The Unwilling Transparent
The docent at the museum approached, and said, “If you want to take a picture, that’s OK.”
“Oh, no,” I answer, “I don’t think I could catch it on my phone camera anyway.”
She nods, while I’m immediately realizing I screwed up. I didn’t want to be caught wanting to take a picture, so I made an excuse that now effectively prevents me from taking a photo.
After being given explicit permission.
What an idiot. No, wait — make that a coward. Because it’s really about saving face.
I start mentally rewriting the conversation if I’d only been open about what I wanted.
“Oh, really? That’s awesome, the texture on this piece is just amazing.”
Actually, I do say that latter bit. But because I prefaced it with a little white lie, it comes off differently. The docent wanders back away.
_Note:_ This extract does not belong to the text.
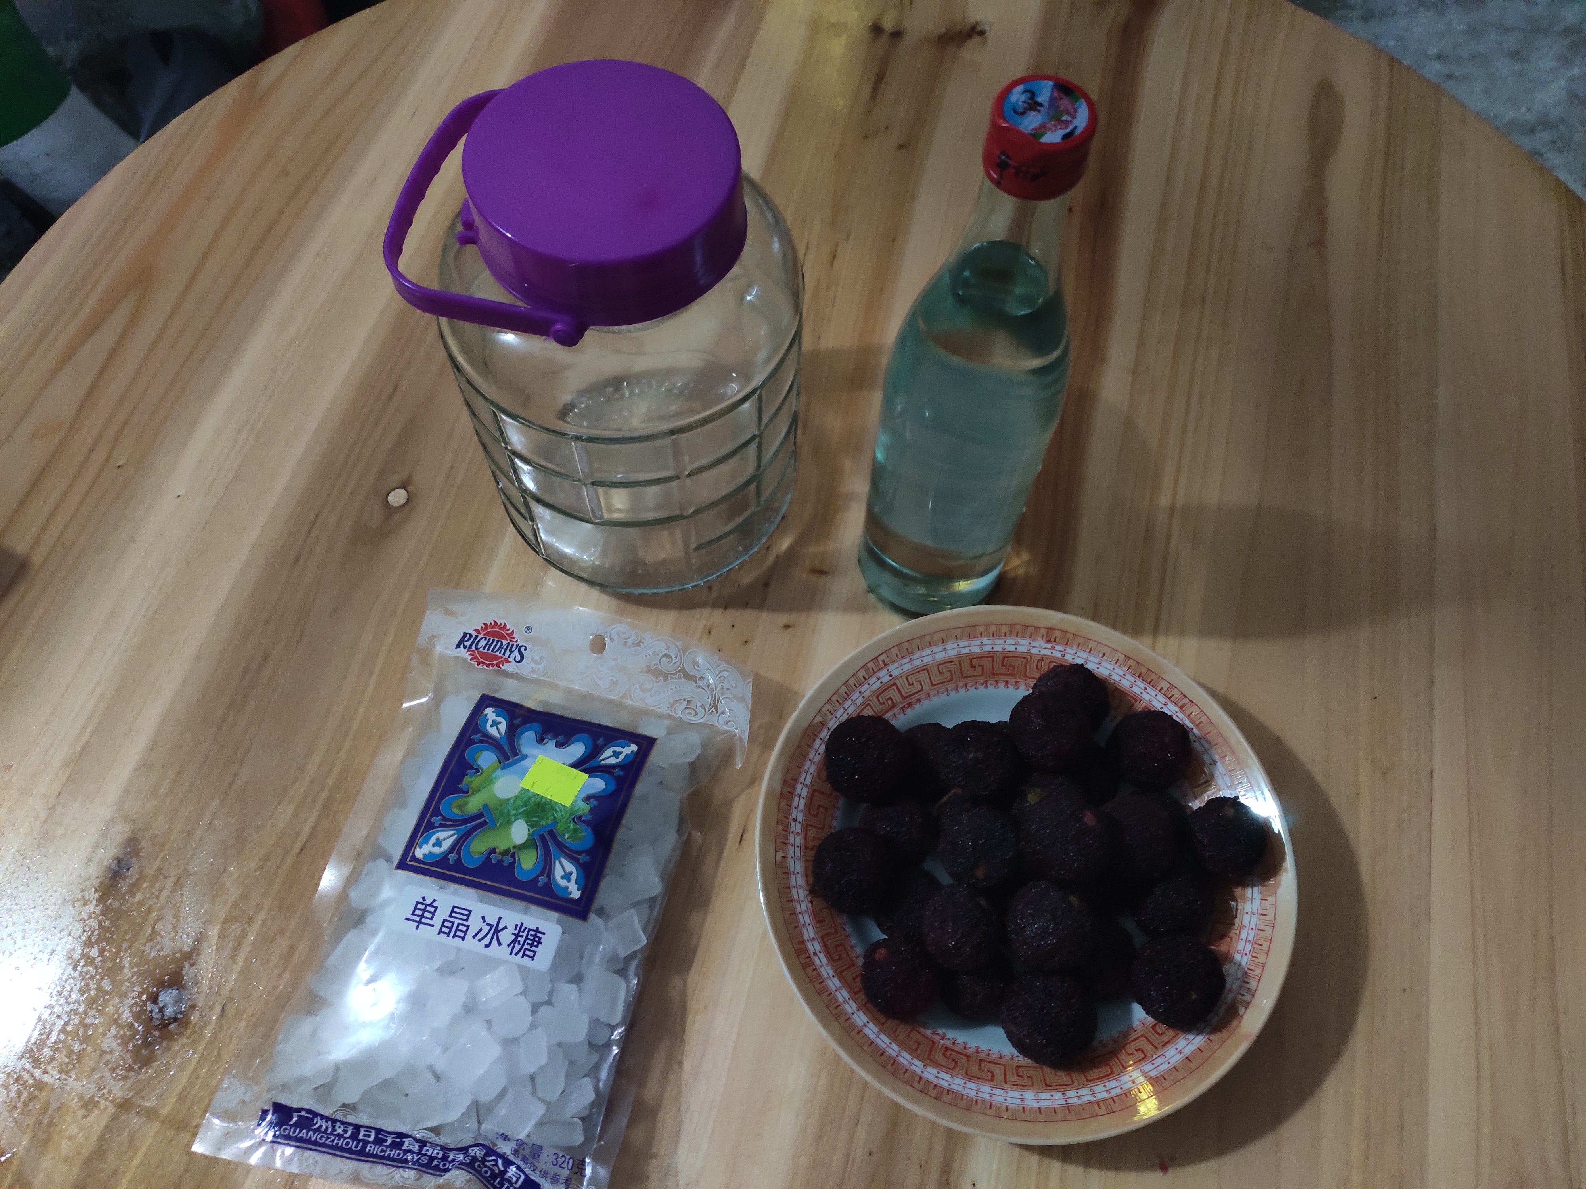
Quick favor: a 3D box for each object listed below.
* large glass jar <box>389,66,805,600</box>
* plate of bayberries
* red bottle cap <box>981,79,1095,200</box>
[{"bbox_3d":[-0.074,-0.112,0.495,0.161,0.204,0.151,1,64,-1],"label":"large glass jar"},{"bbox_3d":[0.096,0.106,0.476,0.218,0.055,0.218,1,64,-1],"label":"plate of bayberries"},{"bbox_3d":[0.071,-0.131,0.329,0.030,0.019,0.030,3,64,0],"label":"red bottle cap"}]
I’ve been taking in the OKC Museum of Art, and while the exhibits are great, I’m also super intrigued by the docents lingering around on this Sunday. They all look like interesting people. Some of them look the age to be interns or volunteers through an art program of some kind. This woman is older, though.
We could maybe have connected, if I’d not been a little ashamed of my enthusiasm.
See, I really was leaning close to try and take in the sculpture carefully. As a bit of a fiber artist myself I was blow away by the delicate impressions of textiles on this gorgeous piece by Karen Lamonte. It’s Chado — a glass sculpture of a kimono, as if captured in the middle of a tea ceremony.
And was I wondering if I could get away with a photo? In some part of my mind. And when approached by the docent I leaped to the conclusion that maybe I should be so close. When she indicated it was okay to take a photo, I also leaped to the conclusion that my thoughts were on my face.
Which they probably were. She also sees people looking at this piece day after day, probably wondering the same thing.
Why was that such a bad thing?
I just re-read a book with a character who is known for being transparent. It has made me uncomfortable to read about him, in the past. My dearest wish for most of my life has been to be an ice-queen. (It didn’t work out.)
And even as I’m trying to learn to express my feelings, every once in a while I have a setback when I find out people can see how I feel anyway.
Next time, hopefully, rehearsing the line “Oh really? Cool!” will help me navigate it better. Even if I’m blushing.
And even if it’s true there are better photos on the internet than the ones I didn’t take on my phone camera.